Raj, I think that the decoupling between bonds and stock is an indication that money is indeed going into bonds. I think that the Japanese are not going to liquidate much US stock and they will do that probably at the bottom (they often do), that could provide the spike down in June that I believe we will have.

I think that after a blip up in interest rates in the US (possibly due to Japan getting more liquid) our bond is going to go up while the market for equities goes down, resulting in the long term boond yielding about 5.5% by June or so. This will be due to two main factors, IMO, the deflationary pressures of the asian malaise, and the dearth of long term bonds due to a US budget which is closer to balance than before. If for few month the US just roll over its debt but does not issue new debt, there will not be enough bond for all the pension funds and insurance companies that need to put a percentage of the money coming in into bond. This money continues and flow in (and at rates somewhat larger than last year). This will create a situation of more money wanting to get into bond than there are new bond issued. After all, most of the new issues will be rollovers and thus already commited to bonds and only a small additional demand at the margin could have a powerful effect on supply of such bond. Thus even if Japan repatriate its US bond holding, because this is happening in a period of relatively balanced budgets and little requirement for additional new money, there might develop shortage of bonds.

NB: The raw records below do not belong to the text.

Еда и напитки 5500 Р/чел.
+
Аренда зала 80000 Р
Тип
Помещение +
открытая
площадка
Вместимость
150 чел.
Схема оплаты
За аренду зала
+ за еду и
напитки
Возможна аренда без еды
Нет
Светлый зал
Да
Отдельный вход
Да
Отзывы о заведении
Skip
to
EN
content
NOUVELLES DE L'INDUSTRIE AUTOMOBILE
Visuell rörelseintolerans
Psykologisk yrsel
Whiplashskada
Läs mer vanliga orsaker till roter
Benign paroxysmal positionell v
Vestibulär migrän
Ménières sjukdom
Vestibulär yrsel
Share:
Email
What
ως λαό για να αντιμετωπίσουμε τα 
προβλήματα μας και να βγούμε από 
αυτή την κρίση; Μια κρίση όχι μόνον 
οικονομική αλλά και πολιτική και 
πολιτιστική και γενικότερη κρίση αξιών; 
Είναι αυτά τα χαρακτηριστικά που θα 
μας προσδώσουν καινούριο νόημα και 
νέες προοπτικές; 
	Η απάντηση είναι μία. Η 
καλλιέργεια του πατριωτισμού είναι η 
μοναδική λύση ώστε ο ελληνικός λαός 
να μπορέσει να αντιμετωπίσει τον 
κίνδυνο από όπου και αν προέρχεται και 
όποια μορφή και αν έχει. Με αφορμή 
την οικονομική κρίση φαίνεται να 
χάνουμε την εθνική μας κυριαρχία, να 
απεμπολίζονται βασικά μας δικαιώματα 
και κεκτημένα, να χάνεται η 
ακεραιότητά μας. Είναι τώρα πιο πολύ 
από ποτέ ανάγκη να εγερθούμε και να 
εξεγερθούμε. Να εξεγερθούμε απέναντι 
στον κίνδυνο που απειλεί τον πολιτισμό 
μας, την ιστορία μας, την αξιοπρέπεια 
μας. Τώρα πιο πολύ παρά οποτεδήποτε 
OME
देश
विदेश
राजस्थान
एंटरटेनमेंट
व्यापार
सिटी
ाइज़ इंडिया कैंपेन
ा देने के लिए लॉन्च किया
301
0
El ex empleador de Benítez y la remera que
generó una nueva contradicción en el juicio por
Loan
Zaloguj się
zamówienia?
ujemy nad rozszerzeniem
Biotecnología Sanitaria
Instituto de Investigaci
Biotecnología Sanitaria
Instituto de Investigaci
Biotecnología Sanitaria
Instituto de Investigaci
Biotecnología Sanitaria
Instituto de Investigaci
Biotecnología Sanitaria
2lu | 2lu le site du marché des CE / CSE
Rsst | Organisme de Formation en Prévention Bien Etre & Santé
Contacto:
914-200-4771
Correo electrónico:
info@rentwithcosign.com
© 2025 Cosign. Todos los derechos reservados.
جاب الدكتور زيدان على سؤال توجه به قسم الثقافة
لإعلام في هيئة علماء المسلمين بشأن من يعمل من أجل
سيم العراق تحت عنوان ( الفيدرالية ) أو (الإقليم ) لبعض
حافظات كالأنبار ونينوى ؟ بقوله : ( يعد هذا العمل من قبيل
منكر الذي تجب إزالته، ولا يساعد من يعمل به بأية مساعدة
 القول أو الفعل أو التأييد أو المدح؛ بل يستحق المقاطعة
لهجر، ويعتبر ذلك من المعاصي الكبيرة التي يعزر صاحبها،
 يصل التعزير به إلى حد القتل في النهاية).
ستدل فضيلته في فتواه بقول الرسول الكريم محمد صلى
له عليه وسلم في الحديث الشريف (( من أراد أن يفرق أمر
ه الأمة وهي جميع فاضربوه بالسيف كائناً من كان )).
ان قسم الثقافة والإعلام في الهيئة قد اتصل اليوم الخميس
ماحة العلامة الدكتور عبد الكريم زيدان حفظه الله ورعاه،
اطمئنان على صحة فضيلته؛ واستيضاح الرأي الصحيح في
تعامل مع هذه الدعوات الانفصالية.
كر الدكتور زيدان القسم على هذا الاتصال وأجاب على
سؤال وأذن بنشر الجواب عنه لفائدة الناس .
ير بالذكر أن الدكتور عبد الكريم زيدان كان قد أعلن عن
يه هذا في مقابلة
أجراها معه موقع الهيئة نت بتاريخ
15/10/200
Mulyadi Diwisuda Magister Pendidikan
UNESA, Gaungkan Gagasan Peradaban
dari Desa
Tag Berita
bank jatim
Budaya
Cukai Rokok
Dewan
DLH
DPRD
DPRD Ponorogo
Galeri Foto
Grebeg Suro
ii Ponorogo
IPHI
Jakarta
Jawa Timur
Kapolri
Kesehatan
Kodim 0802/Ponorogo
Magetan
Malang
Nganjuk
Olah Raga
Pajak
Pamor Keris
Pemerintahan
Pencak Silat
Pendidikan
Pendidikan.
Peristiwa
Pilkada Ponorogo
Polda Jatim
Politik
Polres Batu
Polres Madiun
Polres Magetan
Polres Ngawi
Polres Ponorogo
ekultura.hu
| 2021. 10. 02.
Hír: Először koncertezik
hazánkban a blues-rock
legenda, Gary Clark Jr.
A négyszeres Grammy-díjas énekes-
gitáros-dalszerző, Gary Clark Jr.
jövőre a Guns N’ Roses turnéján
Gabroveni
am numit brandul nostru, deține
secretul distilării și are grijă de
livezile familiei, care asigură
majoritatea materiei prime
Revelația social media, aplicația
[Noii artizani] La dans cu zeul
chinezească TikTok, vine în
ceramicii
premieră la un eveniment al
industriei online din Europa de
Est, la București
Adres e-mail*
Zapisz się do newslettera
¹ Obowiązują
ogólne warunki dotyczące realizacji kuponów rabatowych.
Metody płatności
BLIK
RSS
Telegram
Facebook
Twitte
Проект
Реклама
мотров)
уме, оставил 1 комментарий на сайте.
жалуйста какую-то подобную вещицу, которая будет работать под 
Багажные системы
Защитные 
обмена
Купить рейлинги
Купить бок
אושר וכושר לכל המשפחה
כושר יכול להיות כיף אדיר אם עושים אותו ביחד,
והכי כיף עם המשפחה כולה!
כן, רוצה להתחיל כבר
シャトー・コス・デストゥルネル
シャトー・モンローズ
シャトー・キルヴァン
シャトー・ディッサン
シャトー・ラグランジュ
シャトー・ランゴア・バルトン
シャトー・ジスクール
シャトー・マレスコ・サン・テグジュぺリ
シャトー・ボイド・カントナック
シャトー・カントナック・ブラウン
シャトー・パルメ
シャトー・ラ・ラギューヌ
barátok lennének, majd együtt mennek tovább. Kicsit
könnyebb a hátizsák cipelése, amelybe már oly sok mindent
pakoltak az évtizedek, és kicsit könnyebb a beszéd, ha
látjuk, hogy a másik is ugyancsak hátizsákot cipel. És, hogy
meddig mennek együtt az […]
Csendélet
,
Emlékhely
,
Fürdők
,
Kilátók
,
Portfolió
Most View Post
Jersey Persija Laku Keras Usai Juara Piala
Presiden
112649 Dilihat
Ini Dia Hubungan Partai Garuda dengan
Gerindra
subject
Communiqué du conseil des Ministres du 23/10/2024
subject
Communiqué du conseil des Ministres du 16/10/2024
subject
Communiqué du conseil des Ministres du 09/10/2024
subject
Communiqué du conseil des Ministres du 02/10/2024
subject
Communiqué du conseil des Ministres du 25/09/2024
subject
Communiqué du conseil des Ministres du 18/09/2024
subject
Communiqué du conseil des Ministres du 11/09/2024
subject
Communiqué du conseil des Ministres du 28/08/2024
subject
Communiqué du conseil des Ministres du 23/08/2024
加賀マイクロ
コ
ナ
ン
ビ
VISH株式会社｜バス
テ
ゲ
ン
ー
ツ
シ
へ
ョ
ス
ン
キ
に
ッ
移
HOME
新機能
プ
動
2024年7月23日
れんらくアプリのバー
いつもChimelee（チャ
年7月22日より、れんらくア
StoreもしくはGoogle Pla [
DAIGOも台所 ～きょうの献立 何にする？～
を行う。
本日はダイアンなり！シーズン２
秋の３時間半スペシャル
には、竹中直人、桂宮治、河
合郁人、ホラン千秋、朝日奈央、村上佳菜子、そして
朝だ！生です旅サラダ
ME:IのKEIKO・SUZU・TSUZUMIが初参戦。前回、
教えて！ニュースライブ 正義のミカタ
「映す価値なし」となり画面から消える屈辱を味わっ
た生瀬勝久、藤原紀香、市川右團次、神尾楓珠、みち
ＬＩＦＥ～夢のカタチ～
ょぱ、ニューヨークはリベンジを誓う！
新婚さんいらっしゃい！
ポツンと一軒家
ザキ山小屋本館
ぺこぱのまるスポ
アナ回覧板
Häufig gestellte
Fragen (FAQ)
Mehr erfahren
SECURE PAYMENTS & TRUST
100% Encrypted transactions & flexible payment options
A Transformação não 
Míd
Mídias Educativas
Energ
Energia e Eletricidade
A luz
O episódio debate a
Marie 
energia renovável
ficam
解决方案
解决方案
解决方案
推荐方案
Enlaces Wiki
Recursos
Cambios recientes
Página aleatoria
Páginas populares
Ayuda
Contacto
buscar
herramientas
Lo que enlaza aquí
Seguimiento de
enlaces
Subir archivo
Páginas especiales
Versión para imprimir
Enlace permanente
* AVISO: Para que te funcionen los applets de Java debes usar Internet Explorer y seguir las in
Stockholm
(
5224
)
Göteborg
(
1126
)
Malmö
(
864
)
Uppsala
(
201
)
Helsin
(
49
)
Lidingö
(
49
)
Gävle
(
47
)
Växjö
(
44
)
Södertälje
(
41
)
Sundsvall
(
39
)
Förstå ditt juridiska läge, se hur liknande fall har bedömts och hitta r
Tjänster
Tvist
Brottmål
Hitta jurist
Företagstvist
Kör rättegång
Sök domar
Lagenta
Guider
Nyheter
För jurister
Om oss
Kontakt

Note that the increase in US debt last year (188 Billions) is less than the interest disbursed last year( at least $300 Billions) on the total debt and therefore we might already be experiencing a degree of shortage in bonds.

By the way, there is not much money going anywhere when stock declines from about 8000 to 6200, everyone loses. Most funds are required to be in stock, so when they sell a loser and then they turn around to buy a perceived winner, they find three weeks later it has turned into a loser. That is the unfortunate nature of a bear market.